Saturday, January 4

Pharmacy Benefit Managers (PBMs) operate within a complex and often controversial landscape, drawing scrutiny from various stakeholders, including Congress, media outlets like The New York Times, and even influential figures like Elon Musk. Their primary role is to manage prescription drug benefits for insurance plan sponsors, achieving cost savings through negotiation and strategic formulary management. This has demonstrably contributed to the relatively low growth rate of Medicare Part D premiums, significantly below the rate of inflation. However, the PBM model inherently positions them as adversaries to both drug manufacturers and pharmacies, creating a dynamic rife with potential conflicts of interest.

The adversarial relationship between PBMs and drug manufacturers revolves around formulary placement and rebates. PBMs leverage their control over which drugs are included in formularies to negotiate rebates from manufacturers. Drugs placed favorably on formularies tend to experience higher sales volumes, incentivizing manufacturers to offer substantial rebates. This system, however, is distorted by the existence of “safe harbor” protections, which exempt these rebates from federal anti-kickback statutes. This exemption perversely incentivizes PBMs to favor drugs with high list prices and high rebates, even if lower-priced alternatives exist, as they can retain a larger portion of the rebate. This practice contributes to escalating list prices and consequently increases patient cost-sharing when it is tied to these inflated list prices.

On the other side of the equation, PBMs impact pharmacy revenue through reimbursement practices. For generic drugs, PBMs often employ “spread pricing,” where they charge plan sponsors a higher price for a drug than they reimburse to the dispensing pharmacy, pocketing the difference. While this practice resembles the markup strategies employed by intermediaries in other industries, the unique nature of the pharmaceutical market complicates the issue. Generic drugs, due to their low cost and predictable utilization, are arguably not economically insurable. A more efficient model, akin to paying for routine car maintenance, would involve direct transactions between patients and pharmacies, bypassing the administrative complexities and added costs of insurance. However, current insurance regulations mandate the coverage of generic drugs, even some over-the-counter medications, and restrict the use of Health Savings Accounts, thus perpetuating the involvement of PBMs and their spread pricing practices. This ultimately leads to inflated premiums for beneficiaries and reduced reimbursements for pharmacies. Consequently, cash prices at direct-pay platforms are often significantly lower than prices involving insurance, highlighting the cost inefficiencies introduced by the current system.

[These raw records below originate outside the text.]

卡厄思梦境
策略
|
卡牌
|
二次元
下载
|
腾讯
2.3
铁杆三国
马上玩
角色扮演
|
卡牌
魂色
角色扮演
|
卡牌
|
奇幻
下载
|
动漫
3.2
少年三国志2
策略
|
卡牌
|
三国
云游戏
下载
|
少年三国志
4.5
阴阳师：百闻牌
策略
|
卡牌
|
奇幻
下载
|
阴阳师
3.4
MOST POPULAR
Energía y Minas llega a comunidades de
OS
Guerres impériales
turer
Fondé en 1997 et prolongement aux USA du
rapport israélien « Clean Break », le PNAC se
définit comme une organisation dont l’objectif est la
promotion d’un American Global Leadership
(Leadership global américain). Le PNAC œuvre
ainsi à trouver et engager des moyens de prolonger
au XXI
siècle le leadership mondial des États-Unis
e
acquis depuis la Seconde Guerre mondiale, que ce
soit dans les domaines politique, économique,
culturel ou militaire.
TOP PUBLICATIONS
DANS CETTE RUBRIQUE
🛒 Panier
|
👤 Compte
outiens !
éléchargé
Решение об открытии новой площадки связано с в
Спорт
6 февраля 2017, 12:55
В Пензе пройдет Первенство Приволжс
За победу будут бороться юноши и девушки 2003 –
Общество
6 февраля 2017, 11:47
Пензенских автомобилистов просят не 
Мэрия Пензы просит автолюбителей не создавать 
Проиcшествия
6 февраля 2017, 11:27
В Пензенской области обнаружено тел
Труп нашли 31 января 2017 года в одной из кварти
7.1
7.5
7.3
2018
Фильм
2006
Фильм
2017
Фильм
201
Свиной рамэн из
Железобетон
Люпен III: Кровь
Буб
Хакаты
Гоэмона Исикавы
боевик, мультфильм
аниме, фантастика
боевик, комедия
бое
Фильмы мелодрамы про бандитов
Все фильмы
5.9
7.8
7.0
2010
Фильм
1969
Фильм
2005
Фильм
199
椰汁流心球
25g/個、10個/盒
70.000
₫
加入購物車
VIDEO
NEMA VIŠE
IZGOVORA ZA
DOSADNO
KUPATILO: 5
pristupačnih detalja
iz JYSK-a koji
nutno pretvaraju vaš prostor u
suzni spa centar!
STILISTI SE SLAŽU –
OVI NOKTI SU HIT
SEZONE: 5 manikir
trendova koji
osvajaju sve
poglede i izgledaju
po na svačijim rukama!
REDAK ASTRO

Recent legislative efforts, such as provisions in the original Continuing Resolution bill, have attempted to address some of the concerns surrounding PBM practices. Proposals like delinking PBM revenue from drug prices and banning spread pricing aim to support pharmacies and align incentives between PBMs and plan sponsors. However, these measures fall short of addressing the root causes of the problems: the safe harbor protections that incentivize rebate maximization and the insurance regulations that mandate the inclusion of generic drugs, thereby creating opportunities for spread pricing. Furthermore, some of these proposed changes could inadvertently weaken the ability of PBMs to negotiate lower drug prices, potentially leading to higher overall drug spending.

The complex interplay of incentives within the pharmaceutical supply chain means that every player seeks to maximize their own profits. There is no guarantee that weakening PBMs, without addressing the underlying systemic issues, will ultimately benefit patients. In fact, evidence suggests that bypassing insurance and PBMs altogether for certain drug transactions can lead to lower costs for patients. This underscores the need for a more fundamental reevaluation of the rules governing the pharmaceutical market.

Ultimately, many of the questionable behaviors exhibited by healthcare players, including PBMs, stem from flawed regulations – unintended consequences of well-intentioned laws. Rather than focusing on superficial fixes targeted at individual players, the focus should be on reforming the underlying rules of the game. By addressing the root causes of these issues – the safe harbor protections for rebates and the regulatory framework surrounding generic drug coverage – policymakers can create a more transparent, efficient, and patient-centered pharmaceutical market. This requires a shift from applying Band-Aid solutions to addressing the systemic flaws that drive these behaviors. The incoming Congress has an opportunity to prioritize these critical reforms and create a more sustainable and equitable pharmaceutical landscape for all stakeholders.